- Stored data -
::::

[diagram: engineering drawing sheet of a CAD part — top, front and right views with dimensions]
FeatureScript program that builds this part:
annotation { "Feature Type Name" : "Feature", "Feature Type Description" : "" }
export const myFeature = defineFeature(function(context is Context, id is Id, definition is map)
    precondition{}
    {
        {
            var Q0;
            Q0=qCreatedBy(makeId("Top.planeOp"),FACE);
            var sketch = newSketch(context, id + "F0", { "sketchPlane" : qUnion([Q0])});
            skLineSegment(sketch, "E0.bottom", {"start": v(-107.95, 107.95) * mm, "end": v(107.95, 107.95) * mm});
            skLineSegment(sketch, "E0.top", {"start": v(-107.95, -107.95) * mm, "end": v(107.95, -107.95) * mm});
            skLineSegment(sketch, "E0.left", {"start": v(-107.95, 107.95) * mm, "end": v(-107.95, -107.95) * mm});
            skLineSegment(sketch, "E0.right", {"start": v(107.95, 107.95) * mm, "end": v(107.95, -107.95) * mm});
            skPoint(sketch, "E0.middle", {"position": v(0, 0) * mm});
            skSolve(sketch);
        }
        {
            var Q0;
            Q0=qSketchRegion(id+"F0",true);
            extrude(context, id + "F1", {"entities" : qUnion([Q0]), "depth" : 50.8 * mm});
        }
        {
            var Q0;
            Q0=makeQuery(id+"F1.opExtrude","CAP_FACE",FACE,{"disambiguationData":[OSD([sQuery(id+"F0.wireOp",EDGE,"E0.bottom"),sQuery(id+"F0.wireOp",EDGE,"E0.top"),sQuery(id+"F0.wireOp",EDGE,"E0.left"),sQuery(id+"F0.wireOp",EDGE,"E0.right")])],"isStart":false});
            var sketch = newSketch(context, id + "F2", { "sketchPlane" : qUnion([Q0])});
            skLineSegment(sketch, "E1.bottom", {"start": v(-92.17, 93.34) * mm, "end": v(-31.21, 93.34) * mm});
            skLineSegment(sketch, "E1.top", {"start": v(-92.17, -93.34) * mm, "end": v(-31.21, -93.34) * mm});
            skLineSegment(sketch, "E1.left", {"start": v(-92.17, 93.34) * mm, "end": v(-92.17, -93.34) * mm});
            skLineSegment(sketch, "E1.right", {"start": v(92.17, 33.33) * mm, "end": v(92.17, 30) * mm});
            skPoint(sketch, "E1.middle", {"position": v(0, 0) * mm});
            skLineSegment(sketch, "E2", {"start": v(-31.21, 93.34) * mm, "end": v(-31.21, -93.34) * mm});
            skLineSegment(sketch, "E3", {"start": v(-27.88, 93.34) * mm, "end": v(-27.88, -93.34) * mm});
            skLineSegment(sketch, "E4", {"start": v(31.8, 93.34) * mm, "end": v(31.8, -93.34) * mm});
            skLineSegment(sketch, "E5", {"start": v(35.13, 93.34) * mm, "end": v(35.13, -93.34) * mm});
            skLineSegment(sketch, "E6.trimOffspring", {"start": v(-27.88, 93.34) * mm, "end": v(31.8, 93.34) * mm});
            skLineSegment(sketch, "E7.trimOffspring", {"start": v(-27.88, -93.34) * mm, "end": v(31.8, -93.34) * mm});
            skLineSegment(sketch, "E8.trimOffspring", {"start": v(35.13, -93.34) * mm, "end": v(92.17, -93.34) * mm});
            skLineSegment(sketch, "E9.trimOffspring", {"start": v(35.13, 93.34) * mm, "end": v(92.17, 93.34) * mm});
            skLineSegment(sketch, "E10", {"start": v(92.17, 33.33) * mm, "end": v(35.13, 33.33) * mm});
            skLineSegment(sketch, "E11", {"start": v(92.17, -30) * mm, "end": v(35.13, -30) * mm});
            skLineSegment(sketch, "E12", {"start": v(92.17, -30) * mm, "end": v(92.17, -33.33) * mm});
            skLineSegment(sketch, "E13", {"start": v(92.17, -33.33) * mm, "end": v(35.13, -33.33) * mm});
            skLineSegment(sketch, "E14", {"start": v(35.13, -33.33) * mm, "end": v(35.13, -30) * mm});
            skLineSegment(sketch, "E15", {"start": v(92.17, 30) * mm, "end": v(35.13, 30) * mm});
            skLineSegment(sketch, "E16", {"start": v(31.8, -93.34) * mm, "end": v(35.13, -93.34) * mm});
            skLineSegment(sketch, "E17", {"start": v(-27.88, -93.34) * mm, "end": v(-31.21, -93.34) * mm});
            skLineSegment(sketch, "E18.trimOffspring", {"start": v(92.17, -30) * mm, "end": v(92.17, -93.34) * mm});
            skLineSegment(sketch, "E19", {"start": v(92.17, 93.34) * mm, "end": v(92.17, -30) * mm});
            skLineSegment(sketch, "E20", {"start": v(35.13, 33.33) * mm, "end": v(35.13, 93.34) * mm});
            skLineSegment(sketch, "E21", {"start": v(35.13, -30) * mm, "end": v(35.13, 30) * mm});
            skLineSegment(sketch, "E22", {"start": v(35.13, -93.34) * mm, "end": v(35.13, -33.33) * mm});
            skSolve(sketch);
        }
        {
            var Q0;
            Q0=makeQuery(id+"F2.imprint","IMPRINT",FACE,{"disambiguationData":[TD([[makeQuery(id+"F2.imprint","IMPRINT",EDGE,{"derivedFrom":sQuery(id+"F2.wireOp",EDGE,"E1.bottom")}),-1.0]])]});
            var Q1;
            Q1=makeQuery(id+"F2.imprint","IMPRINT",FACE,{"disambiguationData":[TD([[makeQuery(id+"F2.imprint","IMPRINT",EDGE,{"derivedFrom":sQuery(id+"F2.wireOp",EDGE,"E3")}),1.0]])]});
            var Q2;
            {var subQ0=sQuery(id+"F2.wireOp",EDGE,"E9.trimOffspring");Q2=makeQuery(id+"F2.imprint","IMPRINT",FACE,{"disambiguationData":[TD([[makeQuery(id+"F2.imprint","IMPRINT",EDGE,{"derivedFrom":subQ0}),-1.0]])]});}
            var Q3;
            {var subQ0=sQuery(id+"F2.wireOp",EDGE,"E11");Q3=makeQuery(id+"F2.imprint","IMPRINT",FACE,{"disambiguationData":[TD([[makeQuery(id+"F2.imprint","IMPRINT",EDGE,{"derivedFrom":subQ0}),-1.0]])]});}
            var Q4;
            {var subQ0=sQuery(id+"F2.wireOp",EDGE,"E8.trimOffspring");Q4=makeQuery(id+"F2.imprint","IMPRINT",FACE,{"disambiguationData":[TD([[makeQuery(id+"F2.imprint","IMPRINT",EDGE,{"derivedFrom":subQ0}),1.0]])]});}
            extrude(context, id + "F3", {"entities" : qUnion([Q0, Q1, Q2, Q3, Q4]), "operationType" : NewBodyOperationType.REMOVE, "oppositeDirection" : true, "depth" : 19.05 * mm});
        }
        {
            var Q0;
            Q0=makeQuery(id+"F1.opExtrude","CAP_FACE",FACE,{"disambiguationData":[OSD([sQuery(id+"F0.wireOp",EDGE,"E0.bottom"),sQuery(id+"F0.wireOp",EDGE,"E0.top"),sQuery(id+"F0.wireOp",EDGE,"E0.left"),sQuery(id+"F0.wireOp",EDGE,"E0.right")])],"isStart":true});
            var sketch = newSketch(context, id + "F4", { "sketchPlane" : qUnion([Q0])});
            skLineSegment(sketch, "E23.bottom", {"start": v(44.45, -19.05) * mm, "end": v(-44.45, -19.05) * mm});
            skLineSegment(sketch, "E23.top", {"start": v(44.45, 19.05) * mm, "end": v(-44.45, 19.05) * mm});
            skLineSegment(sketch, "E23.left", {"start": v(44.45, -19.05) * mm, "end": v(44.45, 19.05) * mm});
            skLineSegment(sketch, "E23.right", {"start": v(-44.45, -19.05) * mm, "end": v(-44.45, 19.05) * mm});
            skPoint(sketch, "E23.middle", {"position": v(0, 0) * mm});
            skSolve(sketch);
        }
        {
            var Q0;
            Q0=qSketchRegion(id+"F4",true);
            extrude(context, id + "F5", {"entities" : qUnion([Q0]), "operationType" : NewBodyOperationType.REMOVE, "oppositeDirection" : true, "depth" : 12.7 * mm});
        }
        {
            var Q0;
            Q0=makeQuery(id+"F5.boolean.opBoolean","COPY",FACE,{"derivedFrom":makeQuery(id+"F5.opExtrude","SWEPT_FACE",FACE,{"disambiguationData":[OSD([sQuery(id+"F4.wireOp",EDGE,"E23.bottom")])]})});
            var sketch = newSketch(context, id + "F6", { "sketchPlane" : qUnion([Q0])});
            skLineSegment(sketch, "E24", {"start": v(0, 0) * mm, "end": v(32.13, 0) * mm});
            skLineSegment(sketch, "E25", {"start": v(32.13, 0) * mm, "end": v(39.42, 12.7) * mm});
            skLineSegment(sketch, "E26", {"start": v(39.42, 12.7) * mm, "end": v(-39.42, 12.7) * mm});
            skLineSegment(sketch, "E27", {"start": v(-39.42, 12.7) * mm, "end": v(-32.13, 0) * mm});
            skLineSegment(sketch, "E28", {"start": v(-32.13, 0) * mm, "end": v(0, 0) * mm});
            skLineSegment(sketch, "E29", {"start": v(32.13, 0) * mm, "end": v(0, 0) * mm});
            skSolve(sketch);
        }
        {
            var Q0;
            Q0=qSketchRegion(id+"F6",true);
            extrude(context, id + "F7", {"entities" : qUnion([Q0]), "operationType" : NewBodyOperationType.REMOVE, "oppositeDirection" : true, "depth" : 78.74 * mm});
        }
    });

::::

Report every line in the items above that contains the string "part". Give each such line in full.

[diagram: engineering drawing sheet of a CAD part — top, front and right views with dimensions]
FeatureScript program that builds this part:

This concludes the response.